- What is expected:
Go through the records and extract every line with the word "wasted".

- Working data:

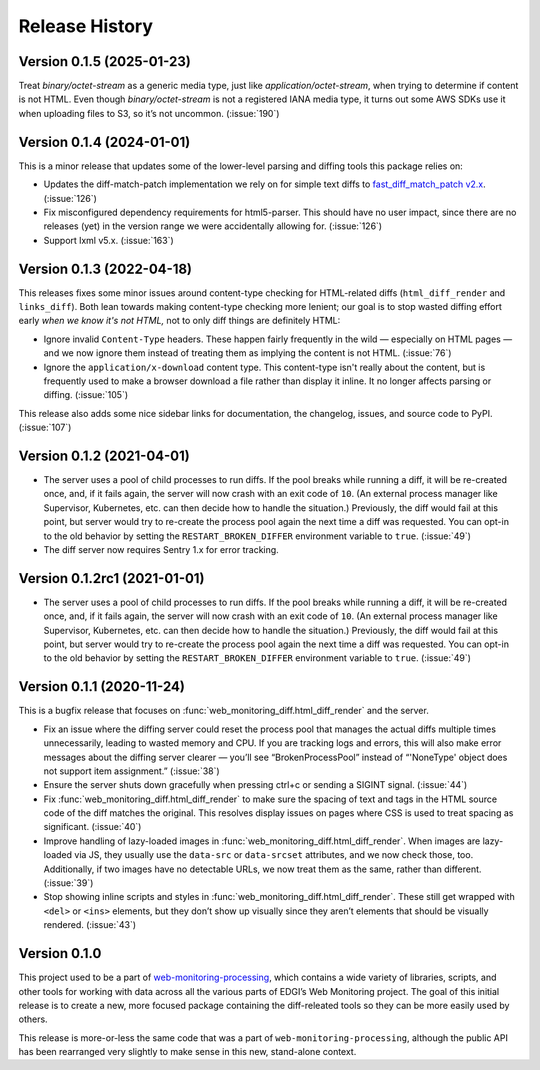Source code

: ===============
Release History
===============

Version 0.1.5 (2025-01-23)
--------------------------

Treat `binary/octet-stream` as a generic media type, just like `application/octet-stream`, when trying to determine if content is not HTML. Even though `binary/octet-stream` is not a registered IANA media type, it turns out some AWS SDKs use it when uploading files to S3, so it’s not uncommon. (:issue:`190`)


Version 0.1.4 (2024-01-01)
--------------------------

This is a minor release that updates some of the lower-level parsing and diffing tools this package relies on:

- Updates the diff-match-patch implementation we rely on for simple text diffs to `fast_diff_match_patch v2.x <https://pypi.org/project/fast-diff-match-patch/>`_. (:issue:`126`)

- Fix misconfigured dependency requirements for html5-parser. This should have no user impact, since there are no releases (yet) in the version range we were accidentally allowing for. (:issue:`126`)

- Support lxml v5.x. (:issue:`163`)


Version 0.1.3 (2022-04-18)
--------------------------

This releases fixes some minor issues around content-type checking for HTML-related diffs (``html_diff_render`` and ``links_diff``). Both lean towards making content-type checking more lenient; our goal is to stop wasted diffing effort early *when we know it's not HTML,* not to only diff things are definitely HTML:

- Ignore invalid ``Content-Type`` headers. These happen fairly frequently in the wild — especially on HTML pages — and we now ignore them instead of treating them as implying the content is not HTML. (:issue:`76`)

- Ignore the ``application/x-download`` content type. This content-type isn't really about the content, but is frequently used to make a browser download a file rather than display it inline. It no longer affects parsing or diffing. (:issue:`105`)

This release also adds some nice sidebar links for documentation, the changelog, issues, and source code to PyPI. (:issue:`107`)


Version 0.1.2 (2021-04-01)
--------------------------

- The server uses a pool of child processes to run diffs. If the pool breaks while running a diff, it will be re-created once, and, if it fails again, the server will now crash with an exit code of ``10``. (An external process manager like Supervisor, Kubernetes, etc. can then decide how to handle the situation.) Previously, the diff would fail at this point, but server would try to re-create the process pool again the next time a diff was requested. You can opt-in to the old behavior by setting the ``RESTART_BROKEN_DIFFER`` environment variable to ``true``. (:issue:`49`)

- The diff server now requires Sentry 1.x for error tracking.


Version 0.1.2rc1 (2021-01-01)
-----------------------------

- The server uses a pool of child processes to run diffs. If the pool breaks while running a diff, it will be re-created once, and, if it fails again, the server will now crash with an exit code of ``10``. (An external process manager like Supervisor, Kubernetes, etc. can then decide how to handle the situation.) Previously, the diff would fail at this point, but server would try to re-create the process pool again the next time a diff was requested. You can opt-in to the old behavior by setting the ``RESTART_BROKEN_DIFFER`` environment variable to ``true``. (:issue:`49`)


Version 0.1.1 (2020-11-24)
--------------------------

This is a bugfix release that focuses on :func:`web_monitoring_diff.html_diff_render` and the server.

- Fix an issue where the diffing server could reset the process pool that manages the actual diffs multiple times unnecessarily, leading to wasted memory and CPU. If you are tracking logs and errors, this will also make error messages about the diffing server clearer — you’ll see “BrokenProcessPool” instead of “'NoneType' object does not support item assignment.” (:issue:`38`)

- Ensure the server shuts down gracefully when pressing ctrl+c or sending a SIGINT signal. (:issue:`44`)

- Fix :func:`web_monitoring_diff.html_diff_render` to make sure the spacing of text and tags in the HTML source code of the diff matches the original. This resolves display issues on pages where CSS is used to treat spacing as significant. (:issue:`40`)

- Improve handling of lazy-loaded images in :func:`web_monitoring_diff.html_diff_render`. When images are lazy-loaded via JS, they usually use the ``data-src`` or ``data-srcset`` attributes, and we now check those, too. Additionally, if two images have no detectable URLs, we now treat them as the same, rather than different. (:issue:`39`)

- Stop showing inline scripts and styles in :func:`web_monitoring_diff.html_diff_render`. These still get wrapped with ``<del>`` or ``<ins>`` elements, but they don’t show up visually since they aren’t elements that should be visually rendered. (:issue:`43`)


Version 0.1.0
-------------

This project used to be a part of `web-monitoring-processing <https://github.com/edgi-govdata-archiving/web-monitoring-processing/>`_, which contains a wide variety of libraries, scripts, and other tools for working with data across all the various parts of EDGI’s Web Monitoring project. The goal of this initial release is to create a new, more focused package containing the diff-releated tools so they can be more easily used by others.

This release is more-or-less the same code that was a part of ``web-monitoring-processing``, although the public API has been rearranged very slightly to make sense in this new, stand-alone context.
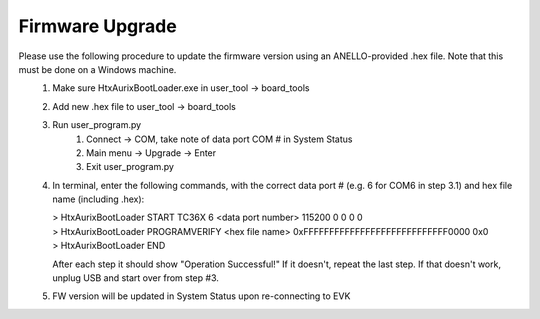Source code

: Firmware Upgrade
======================

Please use the following procedure to update the firmware version using an ANELLO-provided .hex file. Note that this must be done on a Windows machine.
    1. Make sure HtxAurixBootLoader.exe in user_tool -> board_tools

    2. Add new .hex file to user_tool -> board_tools

    3. Run user_program.py
        1. Connect -> COM, take note of data port COM # in System Status
        2. Main menu -> Upgrade -> Enter
        3. Exit user_program.py

    4. In terminal, enter the following commands, with the correct data port # (e.g. 6 for COM6 in step 3.1) and hex file name (including .hex):
        
       | > HtxAurixBootLoader START TC36X 6 <data port number> 115200 0 0 0 0
       | > HtxAurixBootLoader PROGRAMVERIFY <hex file name> 0xFFFFFFFFFFFFFFFFFFFFFFFFFFFF0000 0x0
       | > HtxAurixBootLoader END

       After each step it should show "Operation Successful!" If it doesn't, repeat the last step. If that doesn't work, unplug USB and start over from step #3.

    5. FW version will be updated in System Status upon re-connecting to EVK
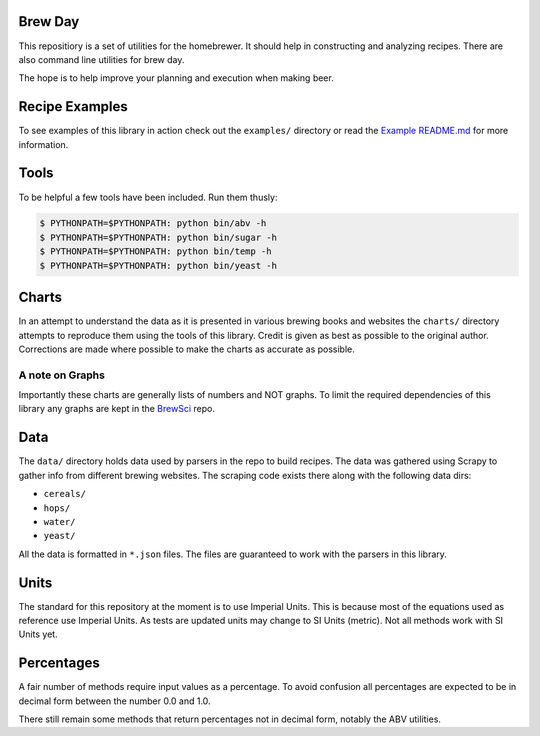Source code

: |PyPI| |Versions| |Build Status| |License|

Brew Day
========

This repositiory is a set of utilities for the homebrewer. It should
help in constructing and analyzing recipes. There are also command line
utilities for brew day.

The hope is to help improve your planning and execution when making
beer.

Recipe Examples
===============

To see examples of this library in action check out the ``examples/``
directory or read the `Example README.md <./examples/README.md>`__ for
more information.

Tools
=====

To be helpful a few tools have been included. Run them thusly:

.. code:: sh

    $ PYTHONPATH=$PYTHONPATH: python bin/abv -h
    $ PYTHONPATH=$PYTHONPATH: python bin/sugar -h
    $ PYTHONPATH=$PYTHONPATH: python bin/temp -h
    $ PYTHONPATH=$PYTHONPATH: python bin/yeast -h

Charts
======

In an attempt to understand the data as it is presented in various
brewing books and websites the ``charts/`` directory attempts to
reproduce them using the tools of this library. Credit is given as best
as possible to the original author. Corrections are made where possible
to make the charts as accurate as possible.

A note on Graphs
----------------

Importantly these charts are generally lists of numbers and NOT graphs.
To limit the required dependencies of this library any graphs are kept
in the `BrewSci <https://github.com/chrisgilmerproj/brewsci>`__ repo.

Data
====

The ``data/`` directory holds data used by parsers in the repo to build
recipes. The data was gathered using Scrapy to gather info from
different brewing websites. The scraping code exists there along with
the following data dirs:

-  ``cereals/``
-  ``hops/``
-  ``water/``
-  ``yeast/``

All the data is formatted in ``*.json`` files. The files are guaranteed
to work with the parsers in this library.

Units
=====

The standard for this repository at the moment is to use Imperial Units.
This is because most of the equations used as reference use Imperial
Units. As tests are updated units may change to SI Units (metric). Not
all methods work with SI Units yet.

Percentages
===========

A fair number of methods require input values as a percentage. To avoid
confusion all percentages are expected to be in decimal form between the
number 0.0 and 1.0.

There still remain some methods that return percentages not in decimal
form, notably the ABV utilities.

.. |PyPI| image:: https://img.shields.io/pypi/v/brewday.svg
   :target: https://pypi.python.org/pypi/brewday/0.0.4
.. |Versions| image:: https://img.shields.io/pypi/pyversions/brewday.svg
   :target: https://img.shields.io/pypi/pyversions/brewday.svg
.. |Build Status| image:: https://travis-ci.org/chrisgilmerproj/brewday.svg?branch=master
   :target: https://travis-ci.org/chrisgilmerproj/brewday
.. |License| image:: https://img.shields.io/pypi/l/brewday.svg
   :target: https://opensource.org/licenses/MIT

- Reply to the exercise:
This releases fixes some minor issues around content-type checking for HTML-related diffs (``html_diff_render`` and ``links_diff``). Both lean towards making content-type checking more lenient; our goal is to stop wasted diffing effort early *when we know it's not HTML,* not to only diff things are definitely HTML:
- Fix an issue where the diffing server could reset the process pool that manages the actual diffs multiple times unnecessarily, leading to wasted memory and CPU. If you are tracking logs and errors, this will also make error messages about the diffing server clearer — you’ll see “BrokenProcessPool” instead of “'NoneType' object does not support item assignment.” (:issue:`38`)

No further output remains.